--- START OF Source document ---

Yet other company chairmen wax lyrical about its beneficial effects. It is now hard to open an annual report without reading about a company's commitment to 'total quality management'.

Eugene Anderson, chairman of Ferranti, sees it as a main plank of the company's rehabilitation, essential for boosting morale and outlawing sloppiness.

Ferranti has come back from the brink of bankruptcy and losses of pounds 162m pre-tax in 1989/90 to expected losses of pounds 15m this year and profits next. TQM, it says, represents 'the largest concentrated training effort in the company's history'.

Rank Xerox was similarly looking into the abyss when it adopted TQM in 1983. Its market share had dropped from 95 per cent in the mid-1970s to 45 per cent in 1981. Despite cash-flow problems, it adopted an initial TQM programme costing pounds 170m which involved giving each of the 5,000 salesmen 10 days' training. Profits recovered from pounds 150m in 1983 to pounds 360m in 1988.

Rank Xerox was the first winner of the European Quality Award last year and a previous winner of the British Quality Award.

When British Telecom first turned its thoughts to TQM in the mid-1980s, it did not have customers. Rather, it had subscribers. Because of the size of the task - BT had a workforce of 250,000 - it put training first.

The somewhat bureaucratic approach was to 'get it (TQM) into the bloodstream', according to Lowry Stanage, director, quality and organisation. In 1990 BT went back to the basics of quality, putting customers first, as part of the overhaul of the entire organisation.

The de-layering of management helped shorten lines of communication and weeded out some of the resistance to change. Mr Stanage said trying to convince middle management of the need for change when the company was clearly not going bust was often hard.

BT can point to tangible improvements in customer service. The proportion of business orders met in six working days rose to 83 per cent in 1992 from 28 per cent in 1987; residential orders met in eight working days rose to 89 from 18 per cent.

Iain Livingston, director of quality at British Rail, describes TQM as a bag of tools needed for problem-solving. The issue is picking the appropriate tools.

As TQM has spread from manufacturing industry to the service sector, the professions and government - local authorities, health authorities and educational establishments are busy signing up - it has spawned an industry of consultants, books and conferences.

It has also spawned sceptics. It seems everyone (except Mr Sugar) has to be seen to be doing it. But voices have been raised questioning whether TQM is everything it is cracked up to be and whether those who claim to be committed are doing it right.

Sir Denys Henderson, chairman of ICI, has warned of 'the clarion cry' for TQM. He said that when he joined ICI, work study was the flavour of the month; then came operational research; then organisational development, and so on.

'The plain truth is that all of these are admirable techniques which can be used in improving overall factory performance, but in themselves they are not universal panaceas for our industrial ills.'

Sir Denys, however, added he was strongly committed to quality improvement in all aspects of business and believed TQM could be an important weapon in the armoury of British manufacturing industry 'as it strives to recover from its present parlous state'.

Success is far from guaranteed. Although total quality is at the top of the agenda for 90 per cent of chief executives, 80 per cent of TQM programmes fail, according to a recent survey by the consultants AT Kearney.

--- END OF Source document ---
--- START OF Information given ---

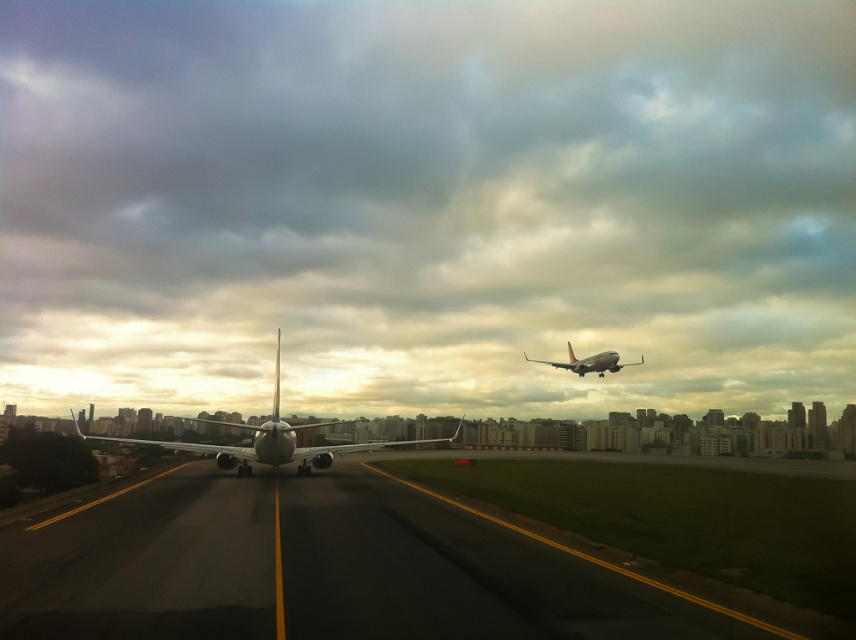
You are a pilot preparing to land your plane on the runway. You notice the black asphalt tarmac at center and the metallic silver airplane at upper right. Which object is positioned lower in the image?

The black asphalt tarmac at center is located below the metallic silver airplane at upper right, so it is positioned lower in the image.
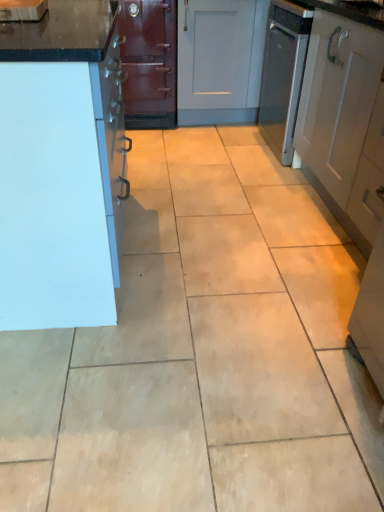
Question: Is white matte cabinet at right, which is the first cabinetry from right to left, outside of white matte cabinet at left, which appears as the second cabinetry when viewed from the right?

Choices:
 (A) yes
 (B) no

Answer: (A)

Question: Would you say white matte cabinet at right, positioned as the 2th cabinetry in left-to-right order, is a long distance from white matte cabinet at left, which appears as the second cabinetry when viewed from the right?

Choices:
 (A) yes
 (B) no

Answer: (A)

Question: Can you see white matte cabinet at right, positioned as the 2th cabinetry in left-to-right order, touching white matte cabinet at left, which appears as the second cabinetry when viewed from the right?

Choices:
 (A) no
 (B) yes

Answer: (A)

Question: From the image's perspective, is white matte cabinet at right, positioned as the 2th cabinetry in left-to-right order, over white matte cabinet at left, which appears as the second cabinetry when viewed from the right?

Choices:
 (A) yes
 (B) no

Answer: (A)

Question: Is white matte cabinet at right, which is the first cabinetry from right to left, to the left of white matte cabinet at left, the 1th cabinetry from the left, from the viewer's perspective?

Choices:
 (A) yes
 (B) no

Answer: (B)

Question: Considering the relative sizes of white matte cabinet at right, positioned as the 2th cabinetry in left-to-right order, and white matte cabinet at left, the 1th cabinetry from the left, in the image provided, is white matte cabinet at right, positioned as the 2th cabinetry in left-to-right order, smaller than white matte cabinet at left, the 1th cabinetry from the left,?

Choices:
 (A) no
 (B) yes

Answer: (B)

Question: Is the position of white matte cabinet at left, which appears as the second cabinetry when viewed from the right, less distant than that of white matte cabinet at right, which is the first cabinetry from right to left?

Choices:
 (A) yes
 (B) no

Answer: (A)

Question: Considering the relative positions of white matte cabinet at left, the 1th cabinetry from the left, and white matte cabinet at right, positioned as the 2th cabinetry in left-to-right order, in the image provided, is white matte cabinet at left, the 1th cabinetry from the left, to the left of white matte cabinet at right, positioned as the 2th cabinetry in left-to-right order, from the viewer's perspective?

Choices:
 (A) yes
 (B) no

Answer: (A)

Question: Is white matte cabinet at left, which appears as the second cabinetry when viewed from the right, thinner than white matte cabinet at right, which is the first cabinetry from right to left?

Choices:
 (A) no
 (B) yes

Answer: (A)

Question: Does white matte cabinet at left, which appears as the second cabinetry when viewed from the right, have a lesser height compared to white matte cabinet at right, positioned as the 2th cabinetry in left-to-right order?

Choices:
 (A) no
 (B) yes

Answer: (B)

Question: From a real-world perspective, is white matte cabinet at left, the 1th cabinetry from the left, beneath white matte cabinet at right, which is the first cabinetry from right to left?

Choices:
 (A) no
 (B) yes

Answer: (B)

Question: Is white matte cabinet at left, the 1th cabinetry from the left, far away from white matte cabinet at right, positioned as the 2th cabinetry in left-to-right order?

Choices:
 (A) yes
 (B) no

Answer: (A)

Question: Is point (367, 109) closer or farther from the camera than point (46, 236)?

Choices:
 (A) farther
 (B) closer

Answer: (A)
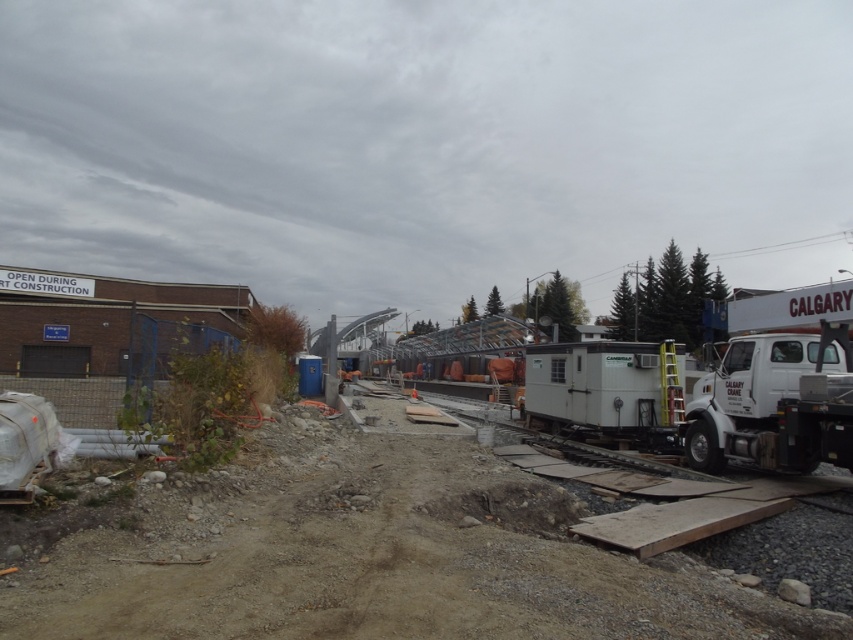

--- END OF Information given ---

*Problems*:
• a. Copy out the stretch of the article on total quality management from "Success is far" through "consultants AT Kearney.".
• b. In the article on total quality management, what share of TQM programs fail according to the AT Kearney survey?
• c. Using the article on total quality management, explain why British Telecom put training first when it turned to TQM in the mid-1980s.

*Solutions to each task*:
• a.
Success is far from guaranteed. Although total quality is at the top of the agenda for 90 per cent of chief executives, 80 per cent of TQM programmes fail, according to a recent survey by the consultants AT Kearney.

• b. According to the AT Kearney survey, 80 per cent of TQM programmes fail.

• c. British Telecom put training first because of the size of the task. The company had a workforce of 250,000.